Answer with the exact lines of the following material from the one containing "left elbow: (23, 186)" through the one containing "left hip: (26, 207)", both end lines included.

── Information ──

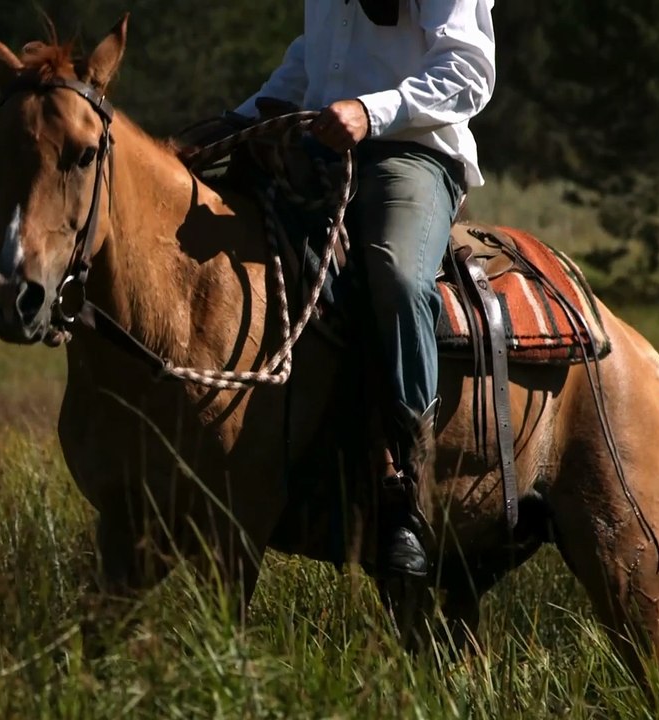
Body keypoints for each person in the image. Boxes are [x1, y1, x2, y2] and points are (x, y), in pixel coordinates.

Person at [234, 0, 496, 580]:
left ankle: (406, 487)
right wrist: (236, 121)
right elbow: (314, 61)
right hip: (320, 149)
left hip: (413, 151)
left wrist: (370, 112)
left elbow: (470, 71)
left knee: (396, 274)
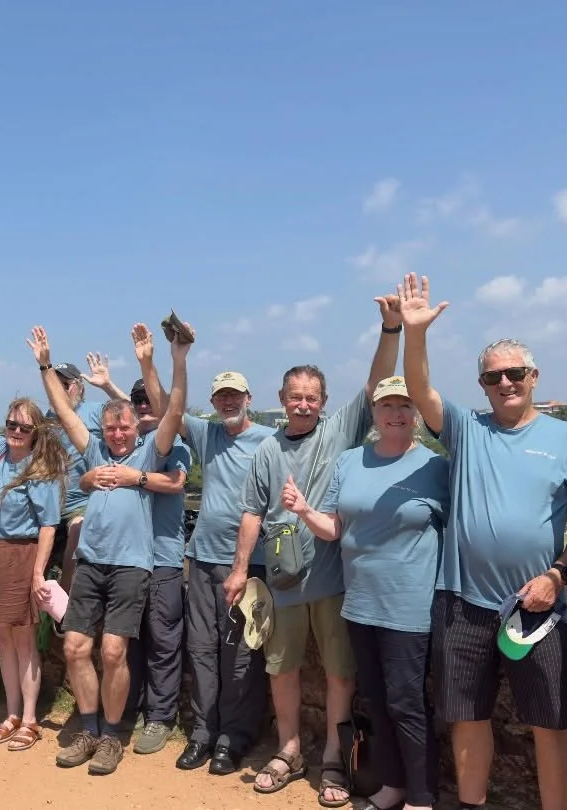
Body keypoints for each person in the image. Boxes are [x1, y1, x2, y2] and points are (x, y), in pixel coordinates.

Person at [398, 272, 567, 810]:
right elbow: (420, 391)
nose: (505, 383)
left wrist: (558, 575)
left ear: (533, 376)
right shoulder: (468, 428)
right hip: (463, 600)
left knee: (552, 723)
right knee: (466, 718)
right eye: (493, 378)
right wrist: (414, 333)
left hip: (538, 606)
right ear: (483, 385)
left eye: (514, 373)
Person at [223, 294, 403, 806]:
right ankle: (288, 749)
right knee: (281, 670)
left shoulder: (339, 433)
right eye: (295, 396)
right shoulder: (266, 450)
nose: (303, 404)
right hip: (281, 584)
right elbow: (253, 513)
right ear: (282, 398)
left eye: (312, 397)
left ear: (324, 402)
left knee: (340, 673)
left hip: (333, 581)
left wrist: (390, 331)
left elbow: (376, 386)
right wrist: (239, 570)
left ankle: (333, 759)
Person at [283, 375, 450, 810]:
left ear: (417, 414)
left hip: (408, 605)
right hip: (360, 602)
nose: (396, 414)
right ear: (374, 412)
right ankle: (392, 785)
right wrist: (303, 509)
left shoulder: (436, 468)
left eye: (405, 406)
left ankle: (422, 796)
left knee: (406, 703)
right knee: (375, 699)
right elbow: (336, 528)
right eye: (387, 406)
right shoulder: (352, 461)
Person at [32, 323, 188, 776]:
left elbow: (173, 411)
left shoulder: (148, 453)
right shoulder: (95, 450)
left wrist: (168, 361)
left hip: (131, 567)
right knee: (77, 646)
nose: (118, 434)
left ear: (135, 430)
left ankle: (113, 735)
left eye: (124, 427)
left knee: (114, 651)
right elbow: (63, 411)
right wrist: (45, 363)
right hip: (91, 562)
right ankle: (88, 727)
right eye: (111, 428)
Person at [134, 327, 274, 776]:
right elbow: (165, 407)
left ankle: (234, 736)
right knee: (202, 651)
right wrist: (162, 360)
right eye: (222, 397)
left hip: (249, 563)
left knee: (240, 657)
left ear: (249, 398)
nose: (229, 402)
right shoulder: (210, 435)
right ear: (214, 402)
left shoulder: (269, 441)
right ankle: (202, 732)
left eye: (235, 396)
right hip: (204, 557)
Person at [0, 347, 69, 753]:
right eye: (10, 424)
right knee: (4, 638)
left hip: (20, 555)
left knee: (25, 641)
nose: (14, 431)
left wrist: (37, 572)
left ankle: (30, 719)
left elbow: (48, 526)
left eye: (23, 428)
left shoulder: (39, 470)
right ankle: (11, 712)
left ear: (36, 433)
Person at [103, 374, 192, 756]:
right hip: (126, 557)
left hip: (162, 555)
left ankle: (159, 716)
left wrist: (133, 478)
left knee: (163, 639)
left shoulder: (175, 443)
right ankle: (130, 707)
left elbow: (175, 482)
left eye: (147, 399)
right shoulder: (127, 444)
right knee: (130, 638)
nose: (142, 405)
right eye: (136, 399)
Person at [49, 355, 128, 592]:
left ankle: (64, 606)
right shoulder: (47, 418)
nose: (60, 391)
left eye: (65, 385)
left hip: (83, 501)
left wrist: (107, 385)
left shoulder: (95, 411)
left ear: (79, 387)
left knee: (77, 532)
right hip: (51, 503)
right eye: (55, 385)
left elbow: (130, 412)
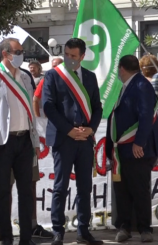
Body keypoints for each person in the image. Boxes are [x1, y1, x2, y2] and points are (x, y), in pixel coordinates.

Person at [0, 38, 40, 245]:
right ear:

───
── Information ──

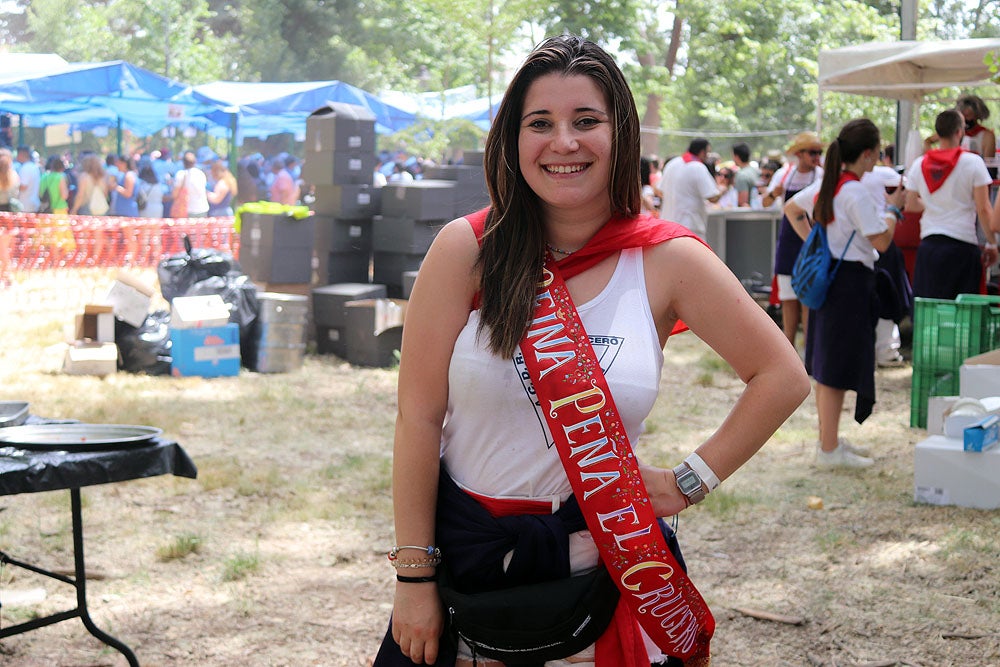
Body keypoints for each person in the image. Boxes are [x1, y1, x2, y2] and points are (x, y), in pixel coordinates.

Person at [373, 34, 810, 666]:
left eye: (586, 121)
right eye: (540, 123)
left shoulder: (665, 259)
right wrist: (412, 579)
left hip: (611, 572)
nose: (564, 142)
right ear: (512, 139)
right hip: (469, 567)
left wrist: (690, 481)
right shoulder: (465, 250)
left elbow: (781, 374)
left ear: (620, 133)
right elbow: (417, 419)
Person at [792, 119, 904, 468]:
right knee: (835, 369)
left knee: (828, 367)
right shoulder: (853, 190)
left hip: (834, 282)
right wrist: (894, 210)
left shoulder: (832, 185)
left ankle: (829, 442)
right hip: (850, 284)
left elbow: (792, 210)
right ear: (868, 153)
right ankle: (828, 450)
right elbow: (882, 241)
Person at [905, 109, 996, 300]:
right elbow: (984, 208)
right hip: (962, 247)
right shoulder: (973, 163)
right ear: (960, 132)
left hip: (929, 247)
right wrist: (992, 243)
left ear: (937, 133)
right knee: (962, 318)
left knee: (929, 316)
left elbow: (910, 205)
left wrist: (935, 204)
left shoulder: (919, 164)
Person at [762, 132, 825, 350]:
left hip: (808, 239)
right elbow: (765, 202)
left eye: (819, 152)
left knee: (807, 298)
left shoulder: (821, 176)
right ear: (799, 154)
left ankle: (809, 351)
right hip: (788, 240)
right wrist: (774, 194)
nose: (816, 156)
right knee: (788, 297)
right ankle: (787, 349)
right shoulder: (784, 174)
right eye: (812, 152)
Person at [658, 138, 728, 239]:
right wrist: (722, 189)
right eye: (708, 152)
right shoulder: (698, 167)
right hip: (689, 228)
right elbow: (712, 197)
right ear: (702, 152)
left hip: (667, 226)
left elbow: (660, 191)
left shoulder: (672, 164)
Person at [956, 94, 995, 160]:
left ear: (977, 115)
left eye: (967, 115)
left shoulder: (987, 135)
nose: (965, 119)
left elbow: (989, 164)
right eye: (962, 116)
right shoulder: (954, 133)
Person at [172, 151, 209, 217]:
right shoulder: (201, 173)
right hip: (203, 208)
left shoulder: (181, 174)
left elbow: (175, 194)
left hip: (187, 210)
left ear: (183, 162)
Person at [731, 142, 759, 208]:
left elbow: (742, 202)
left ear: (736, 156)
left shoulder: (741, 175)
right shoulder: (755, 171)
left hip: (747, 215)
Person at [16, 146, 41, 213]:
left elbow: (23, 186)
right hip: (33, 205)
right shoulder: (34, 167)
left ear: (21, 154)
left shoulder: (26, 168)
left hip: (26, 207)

───

Your solution:
left elbow: (23, 186)
right hip: (33, 205)
right shoulder: (34, 167)
left ear: (21, 154)
left shoulder: (26, 168)
left hip: (26, 207)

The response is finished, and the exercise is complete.